Parsing Protobuf ByteString in Spark not working after creating Encoder

2.1k views Asked by At

I'm trying to parse protobuf (protobuf3) data in spark 2.4 and I'm having some trouble with the ByteString type. I've created the case class using the ScalaPB library and loaded the jar into a spark shell. I've also tried creating a implicit encoder for the type however I still get the following error;

java.lang.UnsupportedOperationException: No Encoder found for com.google.protobuf.ByteString

Here is what I've tried so far;

import proto.Event._ // my proto case class
import org.apache.spark.sql.Encoder
import org.apache.spark.sql.Encoders.kryo

// Register our UDTs to avoid "<none> is not a term" error:
EventProtoUdt.register()

val inputFile = "data.avro"

object ByteStringEncoder{ 
  implicit def byteStringEncoder: Encoder[com.google.protobuf.ByteString] = org.apache.spark.sql.Encoders.kryo[com.google.protobuf.ByteString] 
}

import ByteStringEncoder._
import spark.implicits._

def parseLine(s: String): Event= Event.parseFrom(org.apache.commons.codec.binary.Base64.decodeBase64(s))

import scalapb.spark._
val eventsDf = spark.read.format("avro").load(inputFile)

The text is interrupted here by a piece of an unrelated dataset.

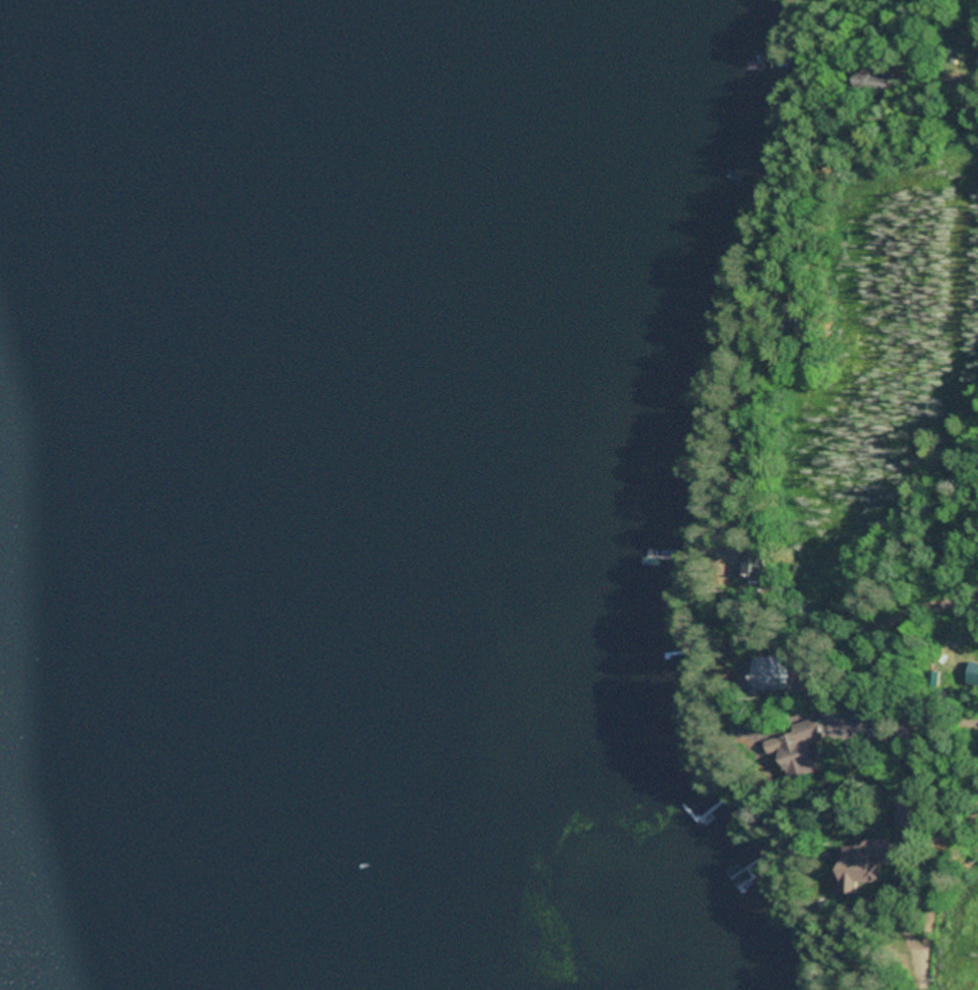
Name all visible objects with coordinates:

val eventsDf2 = eventsDf .map(row => row.getAs[Array[Byte]]("Body")).map(Event.parseFrom(_))

Any help is appreciated

1

There are 1 answers

0
thesamet On

This issue has been fixed in sparksql-scalapb 0.9.0. Please see the updated documentation on setting the imports so an Encoder for ByteString is picked up by implicit search.